When the lawsuit was filed in 2016, Enterprise RAC spokeswoman, Christine Cavallini said, in an email to the Baltimore Sun, "We're disappointed that, after all this time, the Department of Labor has apparently chosen to ignore the evidence and proceed with this action. We work hard to ensure that our workforce mirrors the diversity of the communities we serve. That's why we are moving immediately to defend against the Department's decision."
The ALJ disagreed and ruled against Enterprise. But, the direct financial costs are not the only punishment. The ALJ also announced an indefinite debarment and the Department of Labor explained in a press release:
The ALJ based the debarment ruling in part on internal audits conducted by Enterprise RAC Company of Baltimore LLC that showed its hiring practices had an ongoing disparate impact on minority applicants since 2007, and the company's decision to take no steps to address that pattern and practice of racial discrimination.
Employment Attorney Kate Bischoff explains, "The debarment is a MUCH bigger deal, especially in Baltimore where a lot of federal employees are who might need to rent a car."
Federal agencies contract with many businesses and a debarment means that they can no longer contract with Enterprise RAC Company of Baltimore LLC. The ALJ made this determination based on the ongoing behavior and the lack of correction.
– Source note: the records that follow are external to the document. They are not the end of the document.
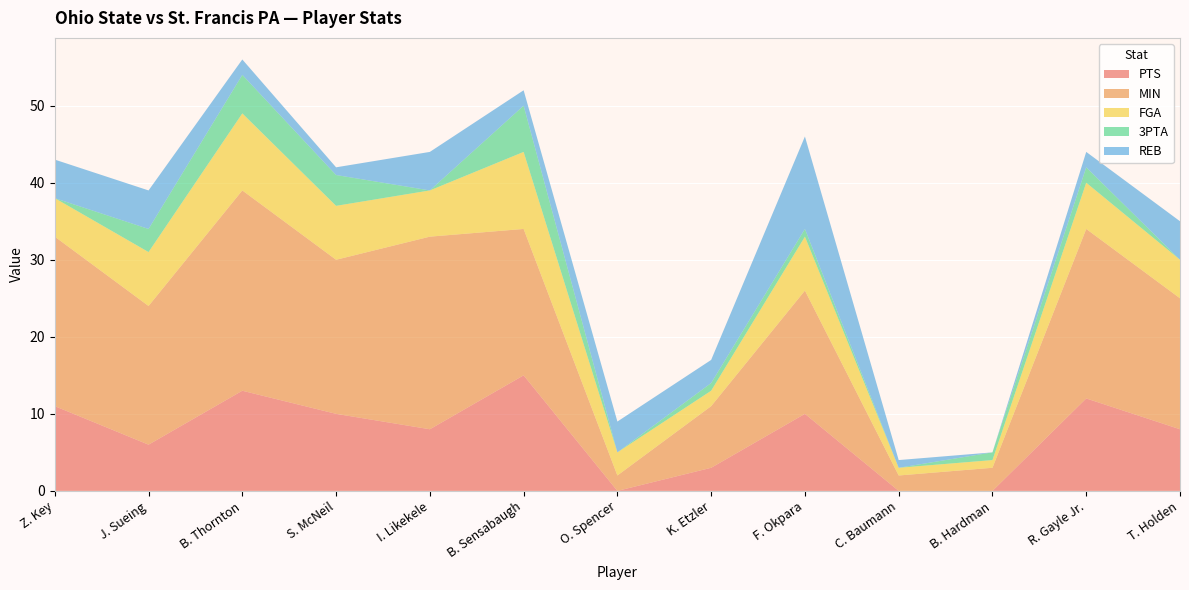

Reading right to left, extract all data points from this chart.

PTS: T. Holden=8	R. Gayle Jr.=12	B. Hardman=0	C. Baumann=0	F. Okpara=10	K. Etzler=3	O. Spencer=0	B. Sensabaugh=15	I. Likekele=8	S. McNeil=10	B. Thornton=13	J. Sueing=6	Z. Key=11
MIN: T. Holden=17	R. Gayle Jr.=22	B. Hardman=3	C. Baumann=2	F. Okpara=16	K. Etzler=8	O. Spencer=2	B. Sensabaugh=19	I. Likekele=25	S. McNeil=20	B. Thornton=26	J. Sueing=18	Z. Key=22
FGA: T. Holden=5	R. Gayle Jr.=6	B. Hardman=1	C. Baumann=1	F. Okpara=7	K. Etzler=2	O. Spencer=3	B. Sensabaugh=10	I. Likekele=6	S. McNeil=7	B. Thornton=10	J. Sueing=7	Z. Key=5
3PTA: T. Holden=0	R. Gayle Jr.=2	B. Hardman=1	C. Baumann=0	F. Okpara=1	K. Etzler=1	O. Spencer=0	B. Sensabaugh=6	I. Likekele=0	S. McNeil=4	B. Thornton=5	J. Sueing=3	Z. Key=0
REB: T. Holden=5	R. Gayle Jr.=2	B. Hardman=0	C. Baumann=1	F. Okpara=12	K. Etzler=3	O. Spencer=4	B. Sensabaugh=2	I. Likekele=5	S. McNeil=1	B. Thornton=2	J. Sueing=5	Z. Key=5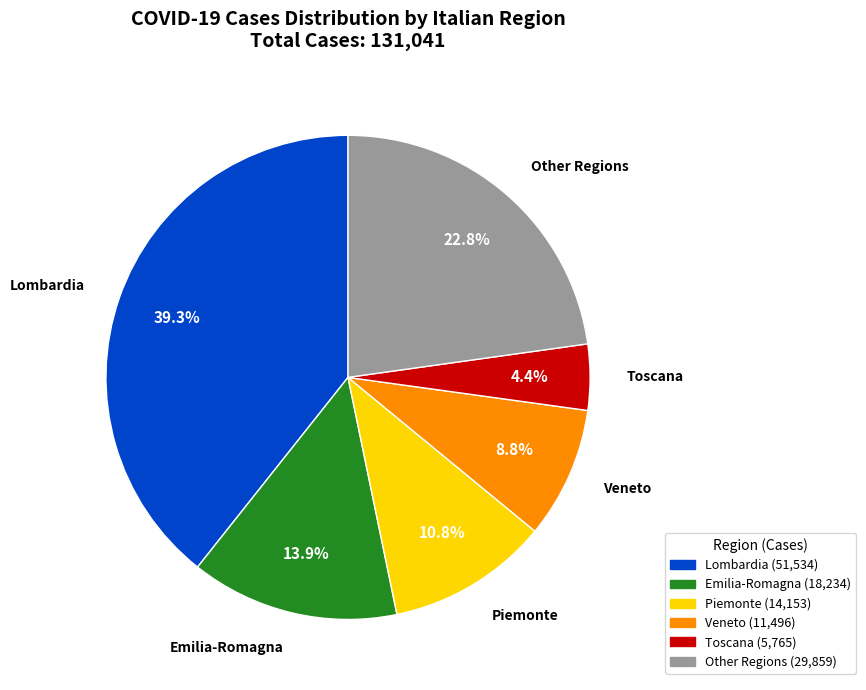

Which slice is the smallest?

Toscana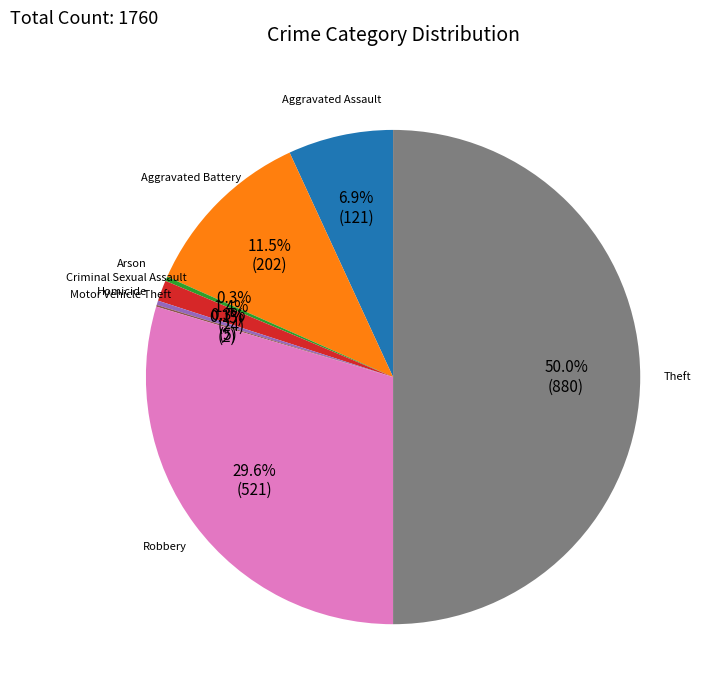

To the nearest percent, what is the average slice percentage?

12%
This is an example of why it is critical to regularly audit your policies, programs, and pay and make corrections as soon as you spot an error. Not all discrimination is done purposely, but if you refuse to correct things when an error appears, you can bring cause continued problems.
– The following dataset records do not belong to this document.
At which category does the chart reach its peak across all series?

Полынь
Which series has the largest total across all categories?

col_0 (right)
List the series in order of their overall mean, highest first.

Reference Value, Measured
Every company, but especially ones with federal contracts, needs to regularly look at your data--not just based on your gut feelings or what you see at meetings. You need to analyze your data regularly. If you have one group that isn't advancing as quickly as another, you need to figure out why and fix and document the problem. Keep an eye out for disparate impact as well. The last thing you want is a judgment like this one.